7. Analysis of pros and cons of Ajax
Success is AJAX, failure is AJAX, AJAX has become the mainstream trend, and suddenly I found that post and get based on XMLHTTP is so easy. The client gets or posts data to the server, and the server returns it after receiving the data request. This is a normal AJAX request. But during AJAX processing, if we use a packet capture tool, the data return and processing will be clear at a glance. For some computationally intensive AJAX requests, we can construct a packet sending machine, which can easily kill a webserver.
8. Analysis of data security
For the HTTP protocol, data packets are transmitted in clear text. Maybe we can say that we can use encryption, but for the G problem, the encryption process may be in clear text (such as the QQ we know, You can easily judge its encryption and effectively write an encryption and decryption method that is the same as his). When your site traffic is not very large, no one will care about you, but when your traffic increases, so-called plug-ins and so-called mass messages will follow one after another (you can see the clues from the mass messages at the beginning of QQ). Perhaps we can safely say that we can use higher-level judgment or even HTTPS to implement it. Note that when you do these processes, you will pay massive database, IO and CPU costs. For some mass sending, it is basically impossible. The author has been able to achieve group messaging for Baidu space and qq space. If you are willing to give it a try, it is actually not difficult.
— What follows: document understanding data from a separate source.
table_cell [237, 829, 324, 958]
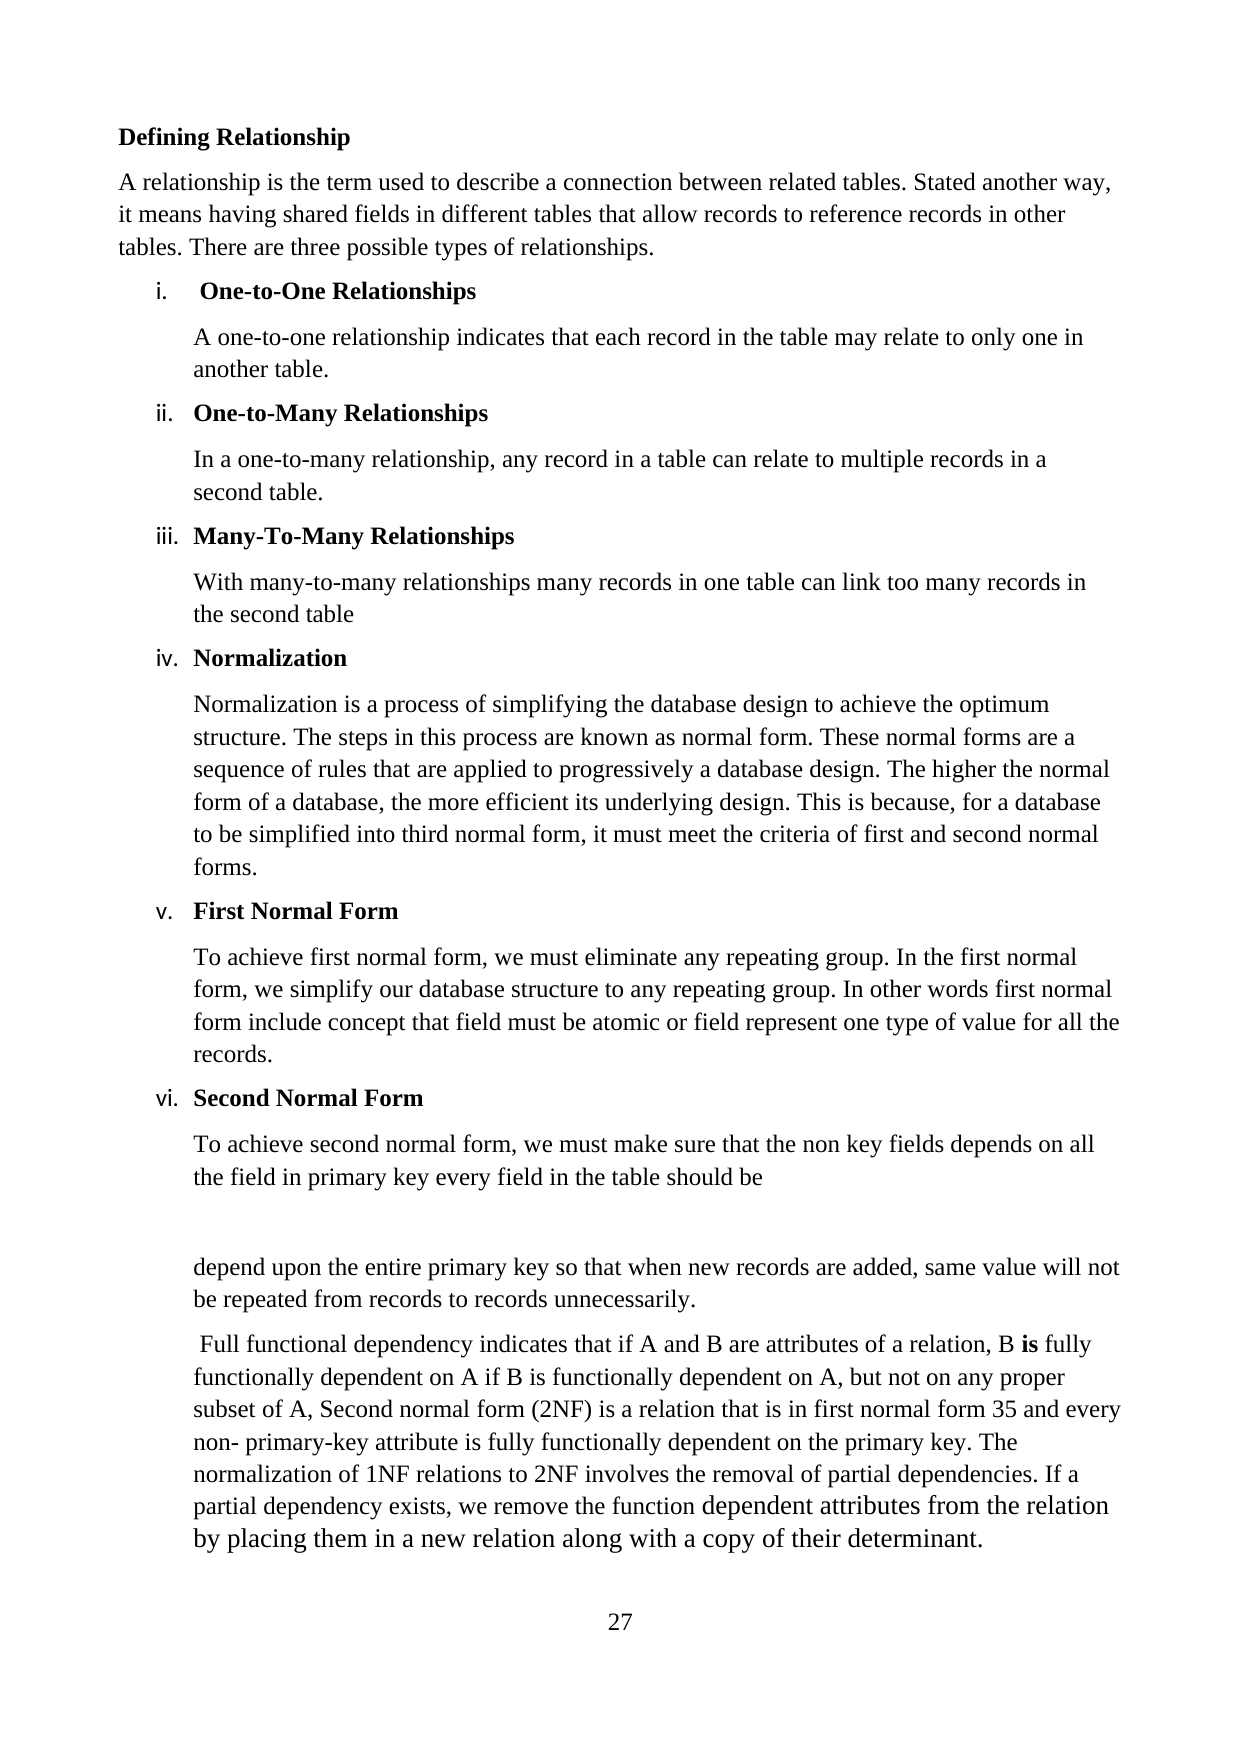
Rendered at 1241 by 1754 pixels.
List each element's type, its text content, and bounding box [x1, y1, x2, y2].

list One-to-Many Relationships [156, 396, 1122, 428]
list Second Normal Form [156, 1081, 1122, 1113]
list A one-to-one relationship indicates that each record in the table may relate to only one in another table. [193, 318, 1122, 383]
text A relationship is the term used to describe a connection between related tables. Stated another way, it means having shared fields in different tables that allow records to reference records in other tables. There are three possible types of relationships. [118, 163, 1122, 261]
list To achieve second normal form, we must make sure that the non key fields depends on all the field in primary key every field in the table should be [193, 1126, 1122, 1191]
list depend upon the entire primary key so that when new records are added, same value will not be repeated from records to records unnecessarily. [193, 1248, 1122, 1313]
text Defining Relationship [118, 118, 1122, 151]
list With many-to-many relationships many records in one table can link too many records in the second table [193, 563, 1122, 628]
list In a one-to-many relationship, any record in a table can relate to multiple records in a second table. [193, 441, 1122, 506]
list Full functional dependency indicates that if A and B are attributes of a relation, B is fully functionally dependent on A if B is functionally dependent on A, but not on any proper subset of A, Second normal form (2NF) is a relation that is in first normal form 35 and every non- primary-key attribute is fully functionally dependent on the primary key. The normalization of 1NF relations to 2NF involves the removal of partial dependencies. If a partial dependency exists, we remove the function dependent attributes from the relation by placing them in a new relation along with a copy of their determinant. [193, 1326, 1122, 1553]
list To achieve first normal form, we must eliminate any repeating group. In the first normal form, we simplify our database structure to any repeating group. In other words first normal form include concept that field must be atomic or field represent one type of value for all the records. [193, 938, 1122, 1068]
list Normalization [156, 641, 1122, 673]
list Many-To-Many Relationships [156, 518, 1122, 551]
list First Normal Form [156, 893, 1122, 926]
list Normalization is a process of simplifying the database design to achieve the optimum structure. The steps in this process are known as normal form. These normal forms are a sequence of rules that are applied to progressively a database design. The higher the normal form of a database, the more efficient its underlying design. This is because, for a database to be simplified into third normal form, it must meet the criteria of first and second normal forms. [193, 686, 1122, 881]
list One-to-One Relationships [156, 273, 1122, 306]
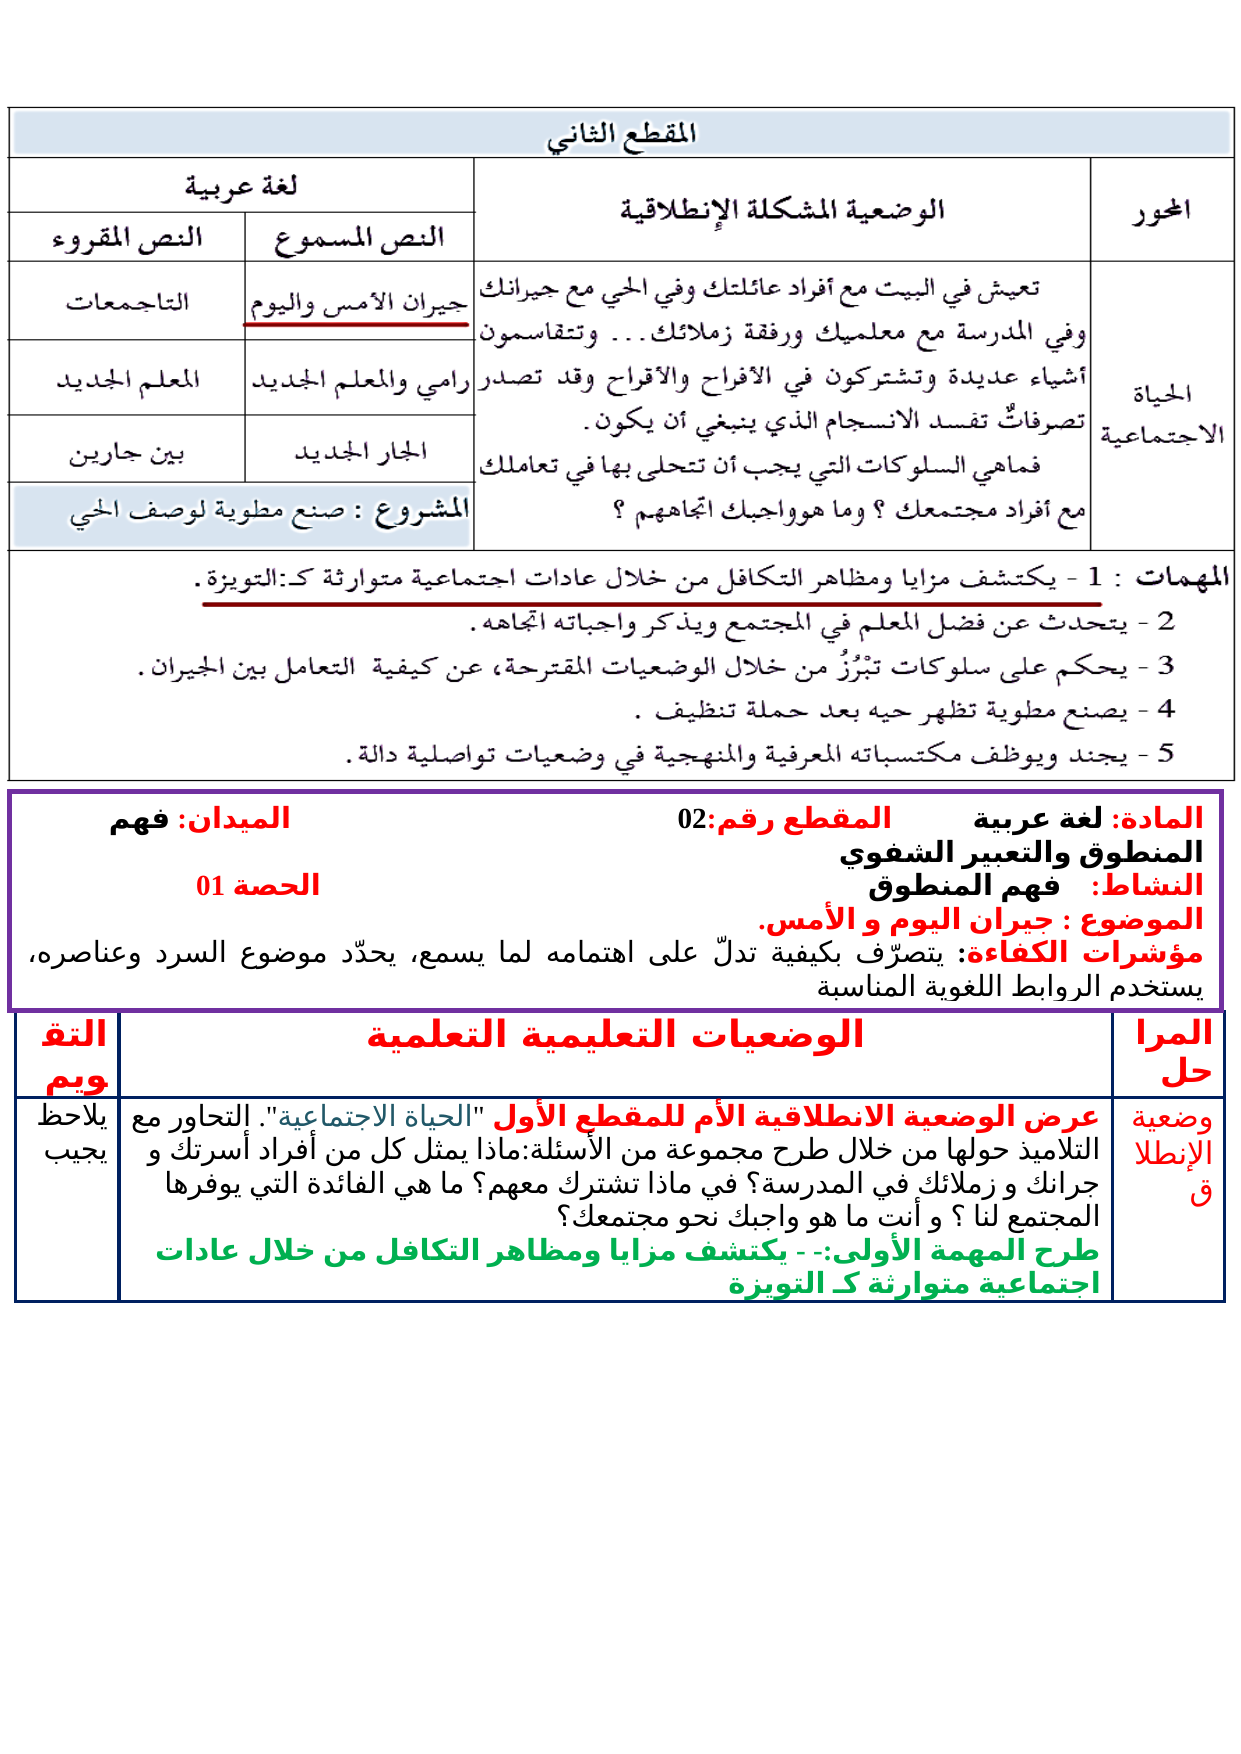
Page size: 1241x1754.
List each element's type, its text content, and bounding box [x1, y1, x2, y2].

9. Data synchronization and cluster processing issues
When one of our database servers is overwhelmed, we need to do database-based load and clustering at this time. This may be the most troubling problem at this time. Data transmission is based on network transmission. Depending on the design of the database, data delay is a terrible problem and an inevitable problem. In this case, we need to use other means to solve the problem. Ensure that effective interaction is achieved within this delay of a few seconds or longer. Such as data hashing, segmentation, content processing and other issues.
10. Data sharing channels and OPENAPI trends
Openapi has become an inevitable trend. From google, facebook, myspace to domestic schools, everyone is considering this issue. It can retain users more effectively, stimulate more interest in users, and attract more people. Help you do the most effective development. At this time, an effective data sharing platform and data open platform have become indispensable. Ensuring data security and performance in the context of open interfaces is another issue that we must seriously consider.